In February 2010, Killen filed a lawsuit against the FBI alleging that one of his lawyers in his 1967 trial, Clayton Lewis, was an FBI informant, and that the FBI had hired "gangster and killer" Gregory Scarpa to coerce witnesses. On March 23, 2011, District Judge Daniel P. Jordan III adopted Magistrate F. Keith Ball's recommendation to dismiss Killen's lawsuit.

James Hart Stern, a Black preacher from California, shared a prison cell with Killen from August 2010 to November 2011 while serving time for wire fraud. Killen and Stern forged a close relationship, and Killen wrote dozens of letters to Stern outlining his views on race and confessing to other crimes. He also signed over his land in Mississippi to Stern and gave him power of attorney. Stern detailed his experience in the 2017 book Killen the KKK, co-authored by Autumn K. Robinson.
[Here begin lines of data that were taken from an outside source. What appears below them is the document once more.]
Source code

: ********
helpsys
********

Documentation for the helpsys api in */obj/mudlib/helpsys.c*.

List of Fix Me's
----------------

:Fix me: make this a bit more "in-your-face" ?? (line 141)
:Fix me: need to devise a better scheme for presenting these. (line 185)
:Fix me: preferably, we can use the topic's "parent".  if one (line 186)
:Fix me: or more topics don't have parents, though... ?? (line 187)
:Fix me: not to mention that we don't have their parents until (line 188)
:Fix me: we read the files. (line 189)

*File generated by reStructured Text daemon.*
On January 5, 2016, Stern used his power of attorney to dissolve Killen's branch of the KKK.

Stern claims that Killen admitted to being personally responsible for 32 additional murders. Stern says the admissions came in the form of hand-written letters from Killen, written while the two were incarcerated together.

Killen died on January 11, 2018, at the Mississippi State Penitentiary in Parchman, Mississippi, one day after his 93rd birthday.